International career
- Years: Team / Apps / (Points)
- 1954-1962: Wales / 34 / (9)
- 1955-1962: British Lions / 8 / (3)

= Bryn Meredith =

British Lions & Wales international rugby union footballer

Brinley "Bryn" Victor Meredith (born 21 October 1930 in Abersychan) was a rugby union international. Meredith was a mobile hooker, he was selected 34 times for Wales between 1954 and 1962, but missed 2 matches for health and family bereavement reasons.

== British Lion ==

In 1955 he was part of the British Lions tour of South Africa, in which the British tourists shared the Test series against South Africa 2-2 and Meredith scored his record six tries, including the pick of the second international in Cape Town. The Lions lost, but their hooker enhanced his reputation by winning a crucial strike in the scrum and then having the pace to get himself among the three-quarters and pop up outside centre Phil Davies to take a scoring pass.

On the 1955 Lions Tour the all-Welsh front row of Billy Williams, Bryn Meredith and Courtney Meredith was selected for a Lions test match. This did not occur again until June 2009 when Gethin Jenkins, Adam Jones and Matthew Rees were selected as the British and Irish Lions front row for the 2nd Test against South Africa.

In 1959, Meredith was a Lion again, but found himself in the unfortunate position of competing against tour captain Ronnie Dawson for a place in the Test team. Consequently, he finished as the only Lion not to appear in an international, although many judges felt he should have been selected for the final match of the series.

Captaincy of the team against the Junior All Blacks was a small consolation, but he never complained about his lot and even appeared as a flanker when injuries demanded on the Australian leg of the tour.

In 1962, Meredith was a live candidate for the tour captaincy himself, and although he missed out to Arthur Smith he added to his reputation in South Africa once more with another excellent tour capped by appearances in all four Tests.

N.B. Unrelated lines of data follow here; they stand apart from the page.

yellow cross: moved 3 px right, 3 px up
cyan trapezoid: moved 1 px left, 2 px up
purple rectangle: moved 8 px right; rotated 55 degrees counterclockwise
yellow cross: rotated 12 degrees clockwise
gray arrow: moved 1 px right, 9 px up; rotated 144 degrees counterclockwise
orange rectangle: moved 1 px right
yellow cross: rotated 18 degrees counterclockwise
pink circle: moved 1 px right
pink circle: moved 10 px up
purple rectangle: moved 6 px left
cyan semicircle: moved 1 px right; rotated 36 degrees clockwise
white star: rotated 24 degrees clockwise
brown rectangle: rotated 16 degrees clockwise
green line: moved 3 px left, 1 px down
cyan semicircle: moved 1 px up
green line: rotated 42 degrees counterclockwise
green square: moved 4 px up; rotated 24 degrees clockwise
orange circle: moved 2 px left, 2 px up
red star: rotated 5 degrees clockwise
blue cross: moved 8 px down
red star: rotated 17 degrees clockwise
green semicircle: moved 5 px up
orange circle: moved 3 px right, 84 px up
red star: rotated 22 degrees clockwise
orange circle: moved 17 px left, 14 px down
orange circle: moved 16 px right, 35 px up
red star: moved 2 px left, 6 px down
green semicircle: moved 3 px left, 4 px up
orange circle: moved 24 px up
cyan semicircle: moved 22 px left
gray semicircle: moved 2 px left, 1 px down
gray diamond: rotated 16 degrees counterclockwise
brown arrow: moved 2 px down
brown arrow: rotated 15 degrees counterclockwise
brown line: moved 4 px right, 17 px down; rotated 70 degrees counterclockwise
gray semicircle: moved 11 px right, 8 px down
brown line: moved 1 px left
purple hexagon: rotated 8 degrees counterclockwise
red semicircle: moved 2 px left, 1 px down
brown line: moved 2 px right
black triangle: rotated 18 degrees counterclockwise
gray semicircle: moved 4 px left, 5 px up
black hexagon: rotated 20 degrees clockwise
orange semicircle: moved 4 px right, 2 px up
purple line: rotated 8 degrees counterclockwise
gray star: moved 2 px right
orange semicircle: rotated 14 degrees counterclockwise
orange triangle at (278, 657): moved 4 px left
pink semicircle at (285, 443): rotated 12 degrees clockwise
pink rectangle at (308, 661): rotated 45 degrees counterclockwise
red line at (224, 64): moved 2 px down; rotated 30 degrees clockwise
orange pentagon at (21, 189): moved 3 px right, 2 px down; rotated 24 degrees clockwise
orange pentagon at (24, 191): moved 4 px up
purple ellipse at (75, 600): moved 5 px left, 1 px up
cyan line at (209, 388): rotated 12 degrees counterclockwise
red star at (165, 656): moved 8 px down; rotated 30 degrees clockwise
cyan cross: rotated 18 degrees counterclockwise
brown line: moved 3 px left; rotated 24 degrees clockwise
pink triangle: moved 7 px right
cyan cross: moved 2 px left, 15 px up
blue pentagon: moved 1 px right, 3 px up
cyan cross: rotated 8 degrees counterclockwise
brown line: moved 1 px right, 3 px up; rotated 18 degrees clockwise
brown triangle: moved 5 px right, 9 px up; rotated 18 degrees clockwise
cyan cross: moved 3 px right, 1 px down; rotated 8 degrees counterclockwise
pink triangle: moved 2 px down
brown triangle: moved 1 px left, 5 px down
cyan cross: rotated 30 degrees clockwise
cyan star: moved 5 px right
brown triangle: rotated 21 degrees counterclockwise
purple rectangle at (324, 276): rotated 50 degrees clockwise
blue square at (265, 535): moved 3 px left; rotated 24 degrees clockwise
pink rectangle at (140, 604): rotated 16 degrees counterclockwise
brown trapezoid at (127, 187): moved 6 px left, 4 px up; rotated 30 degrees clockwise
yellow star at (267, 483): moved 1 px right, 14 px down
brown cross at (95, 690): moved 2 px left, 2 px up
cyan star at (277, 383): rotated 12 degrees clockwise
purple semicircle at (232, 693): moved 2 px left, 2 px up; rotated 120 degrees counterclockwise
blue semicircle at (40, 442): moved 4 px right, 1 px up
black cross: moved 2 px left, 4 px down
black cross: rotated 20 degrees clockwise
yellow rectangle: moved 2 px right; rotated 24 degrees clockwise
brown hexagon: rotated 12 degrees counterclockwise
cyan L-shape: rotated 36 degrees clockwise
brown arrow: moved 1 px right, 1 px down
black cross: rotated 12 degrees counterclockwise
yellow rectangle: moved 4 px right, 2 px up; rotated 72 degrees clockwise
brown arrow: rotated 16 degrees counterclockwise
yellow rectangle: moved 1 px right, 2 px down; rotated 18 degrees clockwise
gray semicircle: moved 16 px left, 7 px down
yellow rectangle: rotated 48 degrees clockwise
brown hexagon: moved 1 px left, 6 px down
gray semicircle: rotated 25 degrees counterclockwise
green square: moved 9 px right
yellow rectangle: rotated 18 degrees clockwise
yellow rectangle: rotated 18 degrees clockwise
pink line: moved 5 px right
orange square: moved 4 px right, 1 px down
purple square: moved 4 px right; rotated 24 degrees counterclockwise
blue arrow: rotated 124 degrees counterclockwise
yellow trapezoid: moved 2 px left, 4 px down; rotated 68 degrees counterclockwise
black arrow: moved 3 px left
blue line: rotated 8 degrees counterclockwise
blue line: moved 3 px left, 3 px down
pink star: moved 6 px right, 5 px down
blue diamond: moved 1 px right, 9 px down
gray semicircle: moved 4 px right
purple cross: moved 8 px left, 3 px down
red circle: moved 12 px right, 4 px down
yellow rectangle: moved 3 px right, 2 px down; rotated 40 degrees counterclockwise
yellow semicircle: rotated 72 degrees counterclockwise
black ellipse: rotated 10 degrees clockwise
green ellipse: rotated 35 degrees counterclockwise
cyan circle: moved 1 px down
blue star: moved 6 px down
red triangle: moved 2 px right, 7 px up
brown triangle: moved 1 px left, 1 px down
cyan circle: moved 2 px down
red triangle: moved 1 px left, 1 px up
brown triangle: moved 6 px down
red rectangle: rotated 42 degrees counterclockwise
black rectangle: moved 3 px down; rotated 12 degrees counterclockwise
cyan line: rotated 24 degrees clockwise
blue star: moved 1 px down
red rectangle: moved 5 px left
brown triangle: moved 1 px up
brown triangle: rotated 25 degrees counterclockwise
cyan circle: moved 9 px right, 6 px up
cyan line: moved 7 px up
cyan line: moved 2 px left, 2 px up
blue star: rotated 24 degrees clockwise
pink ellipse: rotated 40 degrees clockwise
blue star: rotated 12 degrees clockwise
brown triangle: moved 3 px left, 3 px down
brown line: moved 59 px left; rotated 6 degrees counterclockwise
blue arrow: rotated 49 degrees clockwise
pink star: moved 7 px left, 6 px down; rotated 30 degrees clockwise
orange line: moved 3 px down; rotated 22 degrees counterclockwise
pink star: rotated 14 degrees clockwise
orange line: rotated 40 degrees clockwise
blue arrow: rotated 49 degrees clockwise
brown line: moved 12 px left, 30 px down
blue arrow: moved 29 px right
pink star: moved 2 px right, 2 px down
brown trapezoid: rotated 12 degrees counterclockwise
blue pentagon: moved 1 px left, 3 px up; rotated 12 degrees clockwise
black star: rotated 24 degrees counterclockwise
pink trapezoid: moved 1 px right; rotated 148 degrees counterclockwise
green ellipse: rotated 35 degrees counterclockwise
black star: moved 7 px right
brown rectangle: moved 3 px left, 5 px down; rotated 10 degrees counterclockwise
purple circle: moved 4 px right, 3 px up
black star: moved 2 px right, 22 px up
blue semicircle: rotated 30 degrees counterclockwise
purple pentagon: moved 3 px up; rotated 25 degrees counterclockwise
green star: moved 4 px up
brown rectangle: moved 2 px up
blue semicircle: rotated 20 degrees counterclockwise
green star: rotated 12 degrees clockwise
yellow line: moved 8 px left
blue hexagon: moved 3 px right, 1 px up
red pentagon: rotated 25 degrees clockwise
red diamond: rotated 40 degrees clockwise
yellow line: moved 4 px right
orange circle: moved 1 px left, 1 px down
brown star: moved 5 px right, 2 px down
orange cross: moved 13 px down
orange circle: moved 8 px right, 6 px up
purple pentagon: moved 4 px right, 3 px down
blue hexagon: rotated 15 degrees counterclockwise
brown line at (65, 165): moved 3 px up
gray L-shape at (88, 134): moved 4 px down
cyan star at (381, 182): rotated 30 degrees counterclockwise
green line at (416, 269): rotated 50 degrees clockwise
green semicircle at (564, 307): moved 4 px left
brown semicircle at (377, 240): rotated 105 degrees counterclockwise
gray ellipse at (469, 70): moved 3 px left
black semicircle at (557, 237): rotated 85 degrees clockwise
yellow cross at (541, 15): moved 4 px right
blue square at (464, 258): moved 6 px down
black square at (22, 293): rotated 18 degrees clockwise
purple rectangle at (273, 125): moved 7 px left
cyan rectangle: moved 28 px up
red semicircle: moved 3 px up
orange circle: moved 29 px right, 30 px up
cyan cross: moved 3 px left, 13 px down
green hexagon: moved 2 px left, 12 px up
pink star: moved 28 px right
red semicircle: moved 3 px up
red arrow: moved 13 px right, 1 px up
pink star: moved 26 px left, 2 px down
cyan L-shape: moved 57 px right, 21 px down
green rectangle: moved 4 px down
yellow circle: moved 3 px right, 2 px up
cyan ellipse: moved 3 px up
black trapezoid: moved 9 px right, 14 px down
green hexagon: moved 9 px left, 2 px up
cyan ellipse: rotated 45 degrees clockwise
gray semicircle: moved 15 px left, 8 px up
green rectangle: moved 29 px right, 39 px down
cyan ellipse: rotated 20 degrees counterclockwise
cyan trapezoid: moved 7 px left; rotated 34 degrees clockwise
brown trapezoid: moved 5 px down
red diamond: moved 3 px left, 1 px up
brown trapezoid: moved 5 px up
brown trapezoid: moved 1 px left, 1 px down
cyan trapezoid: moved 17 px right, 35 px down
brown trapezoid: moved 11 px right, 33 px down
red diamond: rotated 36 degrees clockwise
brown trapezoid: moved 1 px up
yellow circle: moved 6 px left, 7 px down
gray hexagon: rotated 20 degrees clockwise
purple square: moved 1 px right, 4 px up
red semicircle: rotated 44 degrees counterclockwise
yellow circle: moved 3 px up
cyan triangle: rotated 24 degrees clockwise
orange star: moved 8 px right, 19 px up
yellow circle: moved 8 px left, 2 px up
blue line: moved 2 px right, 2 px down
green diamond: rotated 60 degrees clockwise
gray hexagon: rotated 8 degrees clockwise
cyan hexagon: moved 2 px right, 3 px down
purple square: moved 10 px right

He retired at the end of that tour, having played eight Tests for the Lions. He was voted his country's sportsman of the year in his final season.

== Club career ==
Meredith played his club rugby for London Welsh and Newport.
He is generally considered to be one of the finest forwards of all time, and is almost obligatorily found in selections of "the greatest Welsh Rugby Teams of all time".